Он уловил момент узнавания. По ее лицу пробежала тень ужаса, и она быстро опустила взгляд и пошла дальше ко второму микроавтобусу.
ГЛАВА 7
За два года до ареста Бенджамина Фишера
Рени разбудил отец. Прижав палец к губам, он прошептал, что их ждет секретное приключение. Он взял дочь на руки, на цыпочках прошел по дому, тихо затворил за собой дверь и усадил ее в машину. Мир вокруг был темным, пустым и загадочным. Он даже не заставил ее пристегнуться.
— У тебя получается все лучше и лучше. — Машина тронулась с места, и она чувствовала, как он возбужден. — Тебе нравится игра.
Рени нравилось, что ей доверяют секрет, и ей нравилось проводить с ним время, но игра ей не нравилась. Уже нет. Игра казалась какой-то странной, и ей совсем не хотелось вылезать из теплой постели. Но игра — это то, во что отцы и дочери играют вместе. Так сказал папа.
Папа с мамой говорили, что катали ее, совсем маленькую, на машине, если она не засыпала. Это подействовало и теперь, хотя ей уже исполнилось пять. В ту ночь она, как обычно, старалась не заснуть, но тщетно. Проснулась, только когда машина сбавила ход и остановилась среди деревьев.
Они всегда играли там, где много деревьев и есть дорожки для прогулок и пробежек. Похоже на парк недалеко от дома, но другой, и холоднее, чем в Палм-Спрингс. Здесь пахло Рождеством. Она крепче прижала к себе плюшевого кролика и произнесла слова, которые, знала, нельзя было произносить:
— Хочу домой.
— Я заехал в такую даль ради тебя, — отец положил руку на спинку сиденья, лицо оставалось в тени. — Чтобы поиграть. Ну что ты как маленькая. Разве ты маленькая?
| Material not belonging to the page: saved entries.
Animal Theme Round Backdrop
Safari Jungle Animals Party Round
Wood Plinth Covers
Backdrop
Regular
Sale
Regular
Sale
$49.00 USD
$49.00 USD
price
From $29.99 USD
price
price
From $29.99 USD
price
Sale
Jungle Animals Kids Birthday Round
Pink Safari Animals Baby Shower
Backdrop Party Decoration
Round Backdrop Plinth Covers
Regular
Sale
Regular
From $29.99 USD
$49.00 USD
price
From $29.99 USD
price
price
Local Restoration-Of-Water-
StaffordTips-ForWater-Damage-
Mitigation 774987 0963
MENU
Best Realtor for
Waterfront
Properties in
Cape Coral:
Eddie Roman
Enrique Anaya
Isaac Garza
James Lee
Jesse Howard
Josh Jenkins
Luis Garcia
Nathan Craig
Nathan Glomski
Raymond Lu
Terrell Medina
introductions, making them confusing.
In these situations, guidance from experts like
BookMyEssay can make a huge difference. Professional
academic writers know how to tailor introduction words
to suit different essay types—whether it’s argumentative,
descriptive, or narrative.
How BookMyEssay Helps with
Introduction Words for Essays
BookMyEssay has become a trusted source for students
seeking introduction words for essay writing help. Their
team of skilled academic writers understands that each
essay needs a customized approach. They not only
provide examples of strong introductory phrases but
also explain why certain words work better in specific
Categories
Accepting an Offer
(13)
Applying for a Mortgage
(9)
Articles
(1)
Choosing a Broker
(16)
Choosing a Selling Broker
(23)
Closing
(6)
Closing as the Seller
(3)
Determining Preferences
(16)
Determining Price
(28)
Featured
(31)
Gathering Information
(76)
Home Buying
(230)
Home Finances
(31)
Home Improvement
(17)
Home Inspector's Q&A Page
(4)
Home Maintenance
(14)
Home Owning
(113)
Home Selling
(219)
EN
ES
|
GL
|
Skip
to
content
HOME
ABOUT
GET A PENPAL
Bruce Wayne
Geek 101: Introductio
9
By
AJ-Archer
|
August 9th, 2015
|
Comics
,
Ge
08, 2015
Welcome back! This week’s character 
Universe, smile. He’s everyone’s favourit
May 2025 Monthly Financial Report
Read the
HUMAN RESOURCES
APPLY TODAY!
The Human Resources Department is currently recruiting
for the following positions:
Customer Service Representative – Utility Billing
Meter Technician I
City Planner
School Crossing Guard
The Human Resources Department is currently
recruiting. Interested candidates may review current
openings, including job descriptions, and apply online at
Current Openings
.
Губы задрожали, в глазах защипало.
— Нет.
Она уже большая девочка. Она умеет писать свое имя и завязывать шнурки на ботинках, и уже почти научилась ездить на велосипеде без маленьких колесиков.
— Прибереги слезки для игры. — Голос звучал мягко, но она чувствовала, что он ею недоволен. — А то еще высохнут.
Он хихикнул, и она подумала о лужах после дождя и других вещах, которые высыхают.
— Можно я надену куртку? Мне холодно. — Босая, с голыми ногами, она натянула ночную рубашку на колени, пытаясь согреться.
— Куртка и ботиночки не по правилам. Ты ведь знаешь.
Она прижала подбородок к груди и согнула колени, снова стараясь не заплакать.
— Ты помнишь новые слова? — спросил он. Она повторила: «Можете мне помочь?»
— Правильно. Что еще?
— «Я потерялась».
— Умница. И?
— «Моя мама ушла вон туда. Поможете мне найти мамочку?»
— И показываешь туда, где я, хорошо?
Она кивнула и продемонстрировала, как будет это делать. Отец остался доволен, и они вылезли из машины. Как всегда, не заглушив двигатель и оставив багажник и двери открытыми, он взял ее на руки и понес сквозь лес, громко дыша ей в ухо. Он был теплый и пах мылом и потом, и она крепко держалась за его шею не потому, что боялась упасть, а потому, что это создавало ощущение безопасности. От этого ощущения она стала клевать носом и снова задремала.